Il y a une inquiétude qui émane du fait que les vecteurs de contamination sont en train de s'acclimater dans des zones dans lesquelles ils ne l'étaient pas auparavant. On peut citer l'exemple du moustique tigre asiatique qui est en train de faire une percée en Europe. Le danger, c'est que même si ces microbes sont connus, ils peuvent générer des maladies qui n'existaient pas chez nous et devenir éventuellement des problèmes de santé publique. Le réchauffement climatique est bien sûr en cause mais, comme je le disais, notre mode de vie actuel joue également un rôle.
L'OMS évoque aussi le danger lié à la résistance aux antibiotiques...
En effet, c'est un problème majeur qui sera probablement, selon l'OMS, une des causes principales de mortalité en 2050. On parle de centaines de milliers de morts dans nos pays occidentaux et de plusieurs millions en Afrique.
Parce qu'on donne trop d'antibiotiques aujourd'hui ?
On en donne trop dans le monde entier.

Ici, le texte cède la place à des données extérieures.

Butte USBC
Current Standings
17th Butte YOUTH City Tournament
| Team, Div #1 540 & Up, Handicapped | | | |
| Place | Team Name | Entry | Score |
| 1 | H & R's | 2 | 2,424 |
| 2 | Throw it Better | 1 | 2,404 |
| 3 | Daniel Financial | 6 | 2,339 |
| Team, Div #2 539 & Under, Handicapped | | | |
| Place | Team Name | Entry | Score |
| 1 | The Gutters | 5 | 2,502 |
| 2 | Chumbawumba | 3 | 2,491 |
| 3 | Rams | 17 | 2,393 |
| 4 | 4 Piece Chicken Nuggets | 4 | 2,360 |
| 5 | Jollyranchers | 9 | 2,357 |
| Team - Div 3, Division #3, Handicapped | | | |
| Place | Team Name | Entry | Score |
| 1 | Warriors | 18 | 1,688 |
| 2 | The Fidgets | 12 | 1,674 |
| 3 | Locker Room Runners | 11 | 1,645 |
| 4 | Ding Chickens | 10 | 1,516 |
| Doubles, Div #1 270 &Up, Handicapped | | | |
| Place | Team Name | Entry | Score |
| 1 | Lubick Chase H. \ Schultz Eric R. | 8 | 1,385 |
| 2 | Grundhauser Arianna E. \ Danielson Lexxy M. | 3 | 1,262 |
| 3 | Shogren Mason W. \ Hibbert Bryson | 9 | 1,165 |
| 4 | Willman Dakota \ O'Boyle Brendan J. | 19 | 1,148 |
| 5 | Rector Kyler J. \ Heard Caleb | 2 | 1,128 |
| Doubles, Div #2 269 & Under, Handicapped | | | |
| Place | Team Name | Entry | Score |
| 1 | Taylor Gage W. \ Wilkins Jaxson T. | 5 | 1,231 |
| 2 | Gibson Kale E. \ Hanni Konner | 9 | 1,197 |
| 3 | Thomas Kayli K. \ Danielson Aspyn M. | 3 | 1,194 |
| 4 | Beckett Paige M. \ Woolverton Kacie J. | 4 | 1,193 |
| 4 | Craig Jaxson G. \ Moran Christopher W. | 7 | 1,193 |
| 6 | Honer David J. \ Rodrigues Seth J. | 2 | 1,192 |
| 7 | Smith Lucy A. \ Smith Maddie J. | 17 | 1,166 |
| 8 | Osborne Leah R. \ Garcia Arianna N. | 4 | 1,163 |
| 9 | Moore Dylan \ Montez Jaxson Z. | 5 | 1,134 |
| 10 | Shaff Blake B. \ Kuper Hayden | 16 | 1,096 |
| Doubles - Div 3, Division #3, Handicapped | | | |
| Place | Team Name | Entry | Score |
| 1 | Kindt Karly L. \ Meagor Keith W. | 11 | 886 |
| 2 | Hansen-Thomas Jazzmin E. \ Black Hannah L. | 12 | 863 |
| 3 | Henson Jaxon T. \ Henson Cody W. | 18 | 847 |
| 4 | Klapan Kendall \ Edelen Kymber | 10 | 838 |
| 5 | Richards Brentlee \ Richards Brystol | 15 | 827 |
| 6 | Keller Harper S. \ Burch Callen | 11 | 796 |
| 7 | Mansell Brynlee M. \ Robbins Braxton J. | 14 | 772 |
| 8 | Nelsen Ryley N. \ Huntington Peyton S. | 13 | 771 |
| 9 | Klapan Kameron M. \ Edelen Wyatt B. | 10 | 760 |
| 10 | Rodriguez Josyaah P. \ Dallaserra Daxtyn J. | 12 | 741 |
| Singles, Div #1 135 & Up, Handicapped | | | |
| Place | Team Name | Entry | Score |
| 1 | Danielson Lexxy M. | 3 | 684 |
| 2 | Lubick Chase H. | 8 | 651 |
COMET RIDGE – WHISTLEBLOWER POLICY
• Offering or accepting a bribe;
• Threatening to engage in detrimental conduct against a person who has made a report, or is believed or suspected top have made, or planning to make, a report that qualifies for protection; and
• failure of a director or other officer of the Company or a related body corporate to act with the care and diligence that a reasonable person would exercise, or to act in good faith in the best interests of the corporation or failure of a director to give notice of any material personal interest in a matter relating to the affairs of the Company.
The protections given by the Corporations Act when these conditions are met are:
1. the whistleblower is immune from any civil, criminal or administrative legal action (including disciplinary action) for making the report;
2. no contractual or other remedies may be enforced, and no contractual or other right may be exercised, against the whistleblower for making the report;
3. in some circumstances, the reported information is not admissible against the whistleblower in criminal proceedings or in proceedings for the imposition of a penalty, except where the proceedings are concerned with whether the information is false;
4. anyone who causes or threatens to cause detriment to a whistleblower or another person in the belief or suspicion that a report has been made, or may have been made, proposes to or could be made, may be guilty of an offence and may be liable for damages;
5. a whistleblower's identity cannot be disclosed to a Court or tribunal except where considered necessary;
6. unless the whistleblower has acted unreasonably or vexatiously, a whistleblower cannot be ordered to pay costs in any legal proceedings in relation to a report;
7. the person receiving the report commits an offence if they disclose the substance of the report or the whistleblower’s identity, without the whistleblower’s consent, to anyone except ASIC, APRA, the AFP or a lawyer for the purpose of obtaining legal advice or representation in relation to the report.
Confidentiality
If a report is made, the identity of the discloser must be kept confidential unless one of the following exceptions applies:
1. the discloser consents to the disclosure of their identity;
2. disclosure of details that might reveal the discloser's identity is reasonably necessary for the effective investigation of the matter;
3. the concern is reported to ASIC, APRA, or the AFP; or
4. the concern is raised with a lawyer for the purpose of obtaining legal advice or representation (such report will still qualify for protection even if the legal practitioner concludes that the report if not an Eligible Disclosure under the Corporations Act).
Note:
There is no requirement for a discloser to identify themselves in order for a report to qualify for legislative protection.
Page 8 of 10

Mais en Afrique en particulier, on a une gabegie d'antibiotiques. Là-bas, si vous avez un simple mal de tête à l'hôpital, on va vous donner une perfusion avec quelque chose que l'on vous donnerait en Europe pour soigner une méningite. Je connais des gens en Afrique qui reçoivent, pour un pet de travers, des antibiotiques qui me font frémir. Je donne moi-même des cours en Afrique mais je me pose des questions: de quel droit je m'autorise à conseiller ou interdire tel ou tel antibiotique sachant qu'il n y a en réalité aucune étude claire sur le sujet. Je ne sais pas comment leurs microbes résistent - ou non - aux antibiotiques. Eux-mêmes l'ignorent.
Cette consommation excessive d'antibiotiques est-elle également un problème en Belgique ?
Oui, mais chez nous, même si on en consomme trop, on a tout de même fait des efforts pour diminuer leur emploi ou mieux les utiliser. On constate donc que l'évolution des résistances aux antibiotiques ne fait plus de boom, on est sur une sorte de plateau. Mais, de manière générale, cela reste un problème majeur qui pèse sur l'humanité et on n'en fait pas assez. Comme pour le climat, on sait ce qu'il se passe, mais on n'agit pas suffisamment. On préfère acheter des chars pour l'armée plutôt que d'interdire la vente d'antibiotiques ou bien d'investir dans une bonne éducation des médecins, dans un bon système de surveillance.